Using the previously mentioned Pensacola as an example, a squadron of enemy Martin T4M torpedo bombers (800 survivability) enters the range of its 40 mm Bofors and 127 mm DP guns (total DPS of 153). Every second the bomber stays in the AA aura, a roll is made to determine whether the squadron loses a plane. In this case, the probability of shooting down a plane would be equal to 153/800 = 0.191 = 19.1%/sec. If the Pensacola set the squadron as a priority target using CTRL + LMB and activated its Defensive Fire consumable, the DPS of its 40 mm Bofors against the target would increase to 370.5 (95*1.3*3), while the DPS for 127 mm guns would increase to 226.2 (58*1.3*3). The total DPS against the bombers would now be 370.5+226.2 = 596.7, and the probability for shooting down a plane increased to 596.7/800 = 0.746 = 74.6%/sec, a considerable increase over the previous figure.

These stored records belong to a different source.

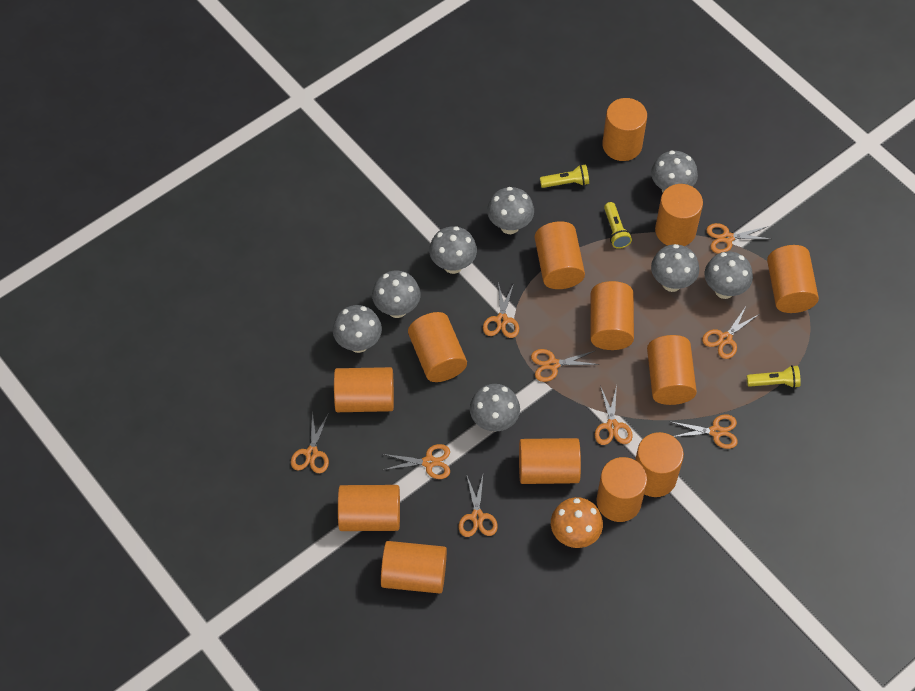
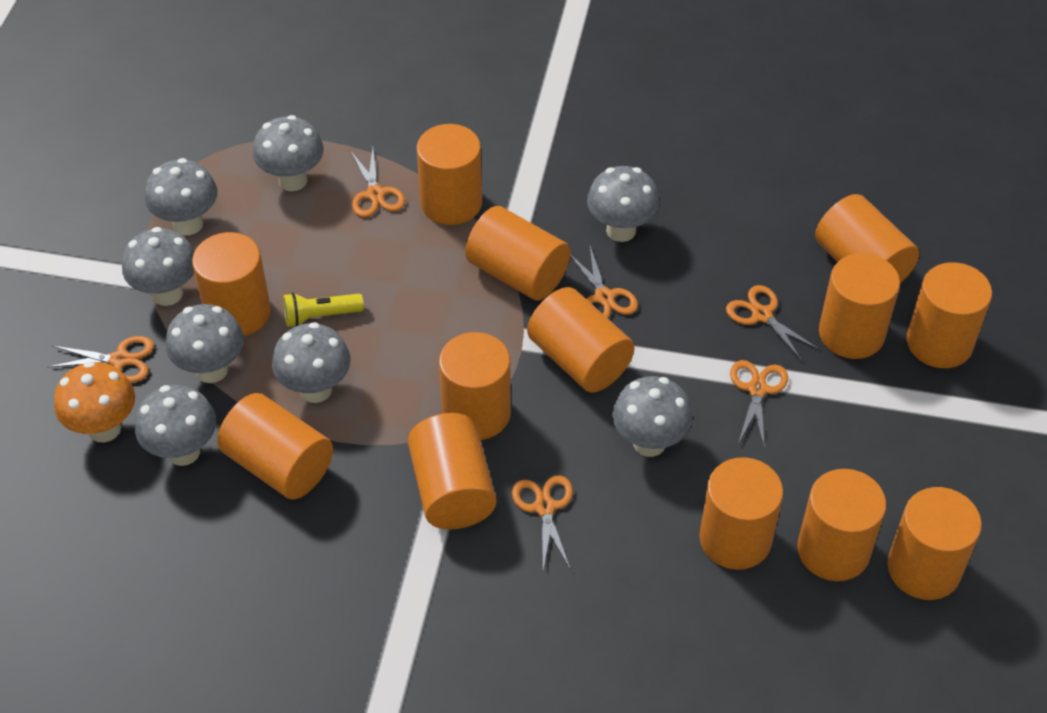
orange scissors: [291,411,329,473] [383,444,450,479] [458,474,498,537] [483,282,519,338] [531,349,599,382] [595,385,633,445] [671,414,738,449] [702,305,759,359] [706,223,770,254] = 9 -> [47,336,154,383] [351,148,405,217] [512,475,573,570] [570,246,638,318] [726,285,820,362] [730,360,788,449] = 6
yellow flashlight: [540,164,589,188] [604,202,632,249] [747,365,801,388] = 3 -> [283,293,364,327] = 1

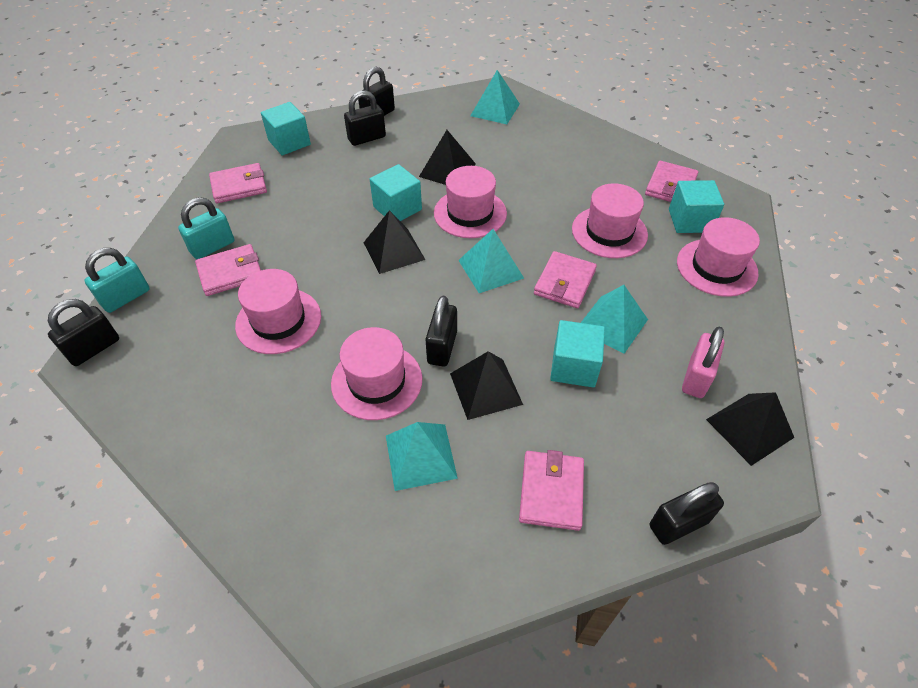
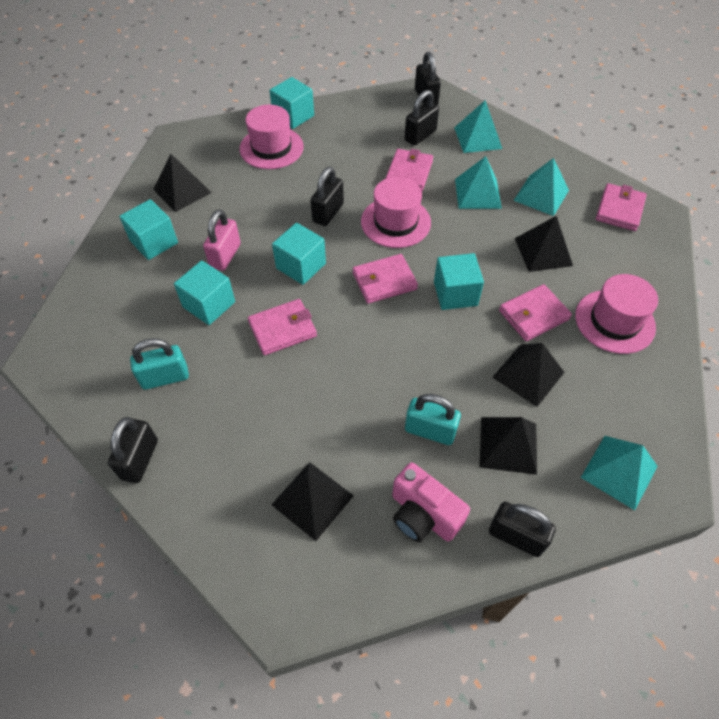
black pyramid: [364,210,425,274] [419,130,476,185] [450,351,523,420] [706,392,794,466] = 4 -> [153,154,212,212] [272,462,354,541] [479,417,537,475] [492,343,565,407] [515,216,573,272] = 5
pink camera: none = 0 -> [392,462,470,542] = 1
pink hat: [235,269,321,354] [331,327,422,420] [434,166,507,238] [572,183,648,258] [677,217,760,297] = 5 -> [240,105,304,169] [361,177,431,248] [575,274,658,354] = 3
turquoise cube: [261,102,311,155] [370,164,422,221] [550,320,605,388] [669,180,724,233] = 4 -> [119,199,178,260] [174,260,235,325] [269,77,314,129] [272,223,326,285] [434,253,484,310] = 5

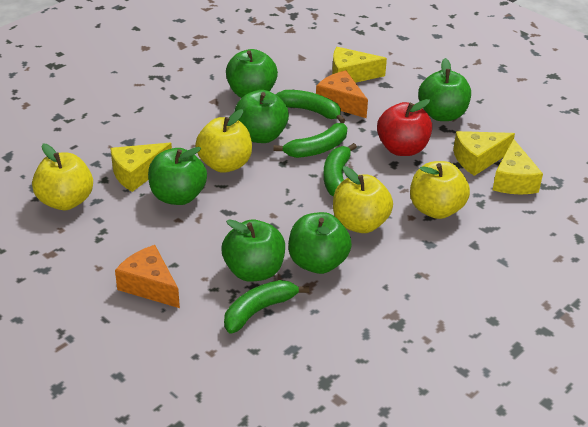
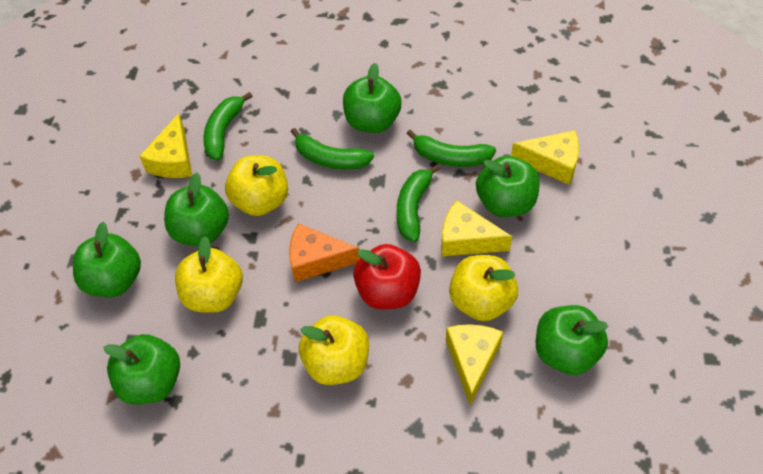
orange cheese: [115,245,180,308] [316,71,368,118] = 2 -> [289,224,360,282] = 1

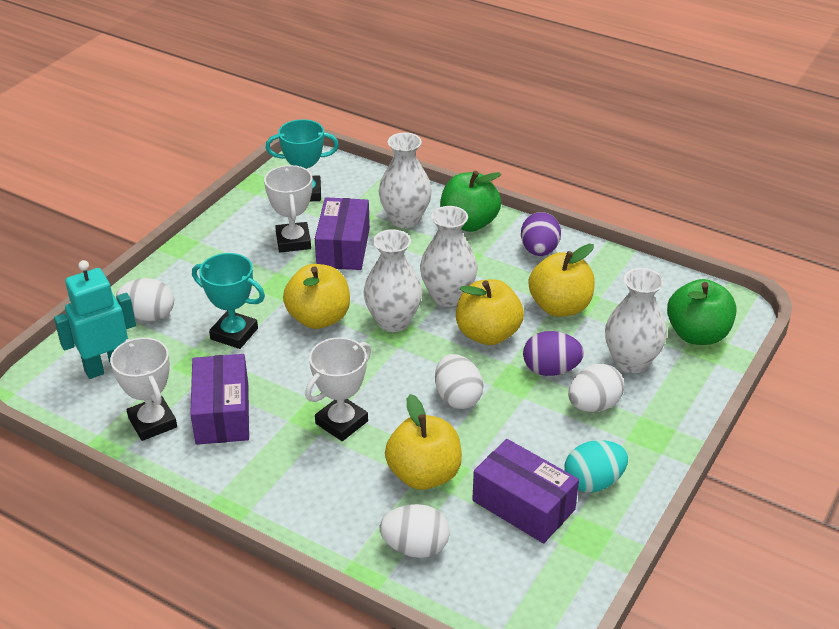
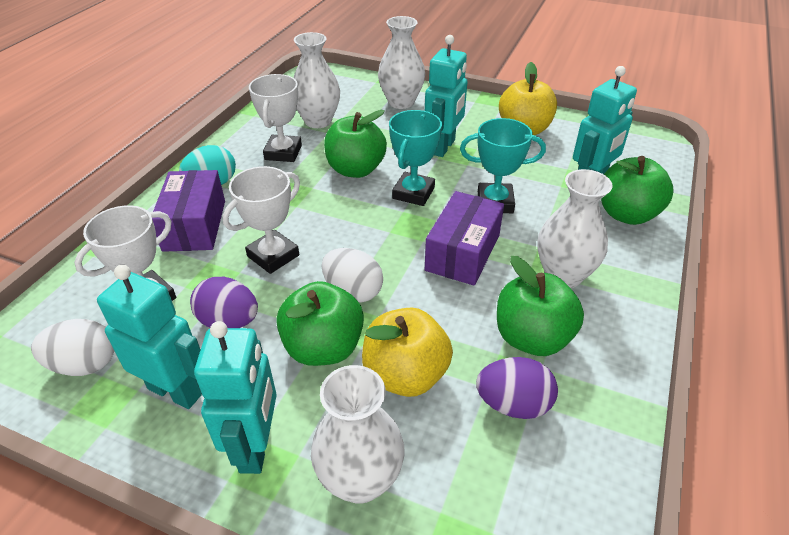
green apple: [440,171,501,232] [667,279,736,345] = 2 -> [276,281,364,366] [324,110,387,178] [497,256,584,356] [601,156,674,225] = 4
purple box: [190,354,249,445] [315,197,370,270] [472,439,579,543] = 3 -> [152,170,225,252] [425,191,504,286] = 2
turquoise robot: [54,260,136,379] = 1 -> [97,265,202,409] [194,321,277,474] [425,35,468,157] [573,66,637,174] = 4
white egg: [116,278,174,321] [380,504,450,558] [435,354,484,409] [568,364,624,412] = 4 -> [31,319,114,376] [322,248,383,302] = 2
yellow apple: [283,264,350,329] [385,394,462,490] [456,279,524,345] [529,244,595,317] = 4 -> [362,308,453,397] [499,62,557,135] = 2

The AA aura of each ship interacts with the enemy squadrons independently, even when the auras intersect. The DPS from each ship's individual aura does not get added with one another, however having multiple auras engage the same squadron effectively results in having more rolls made against it, thereby increasing the probability of shooting down the planes.
AA (and secondary) guns can be switched off using the P key by default. This is mostly used by destroyers in order to maintain concealment. However, this is only useful if the destroyer is equipped with medium to long range AA guns (e.g. destroyers with DP/large-caliber AA), as a destroyer with short range AA will have less range than its detectability range by air (e.g. Kamikaze's 0.9km AA vs 3.0km air detection radius). There are however, valid reasons for switching off AA other than to maintain low detectability.
Certain ships (e.g. Kolberg, Arkansas Beta) and hull configurations (Langley Hull A) completely lack AA defense and pressing P would only disable the secondaries (if any are present).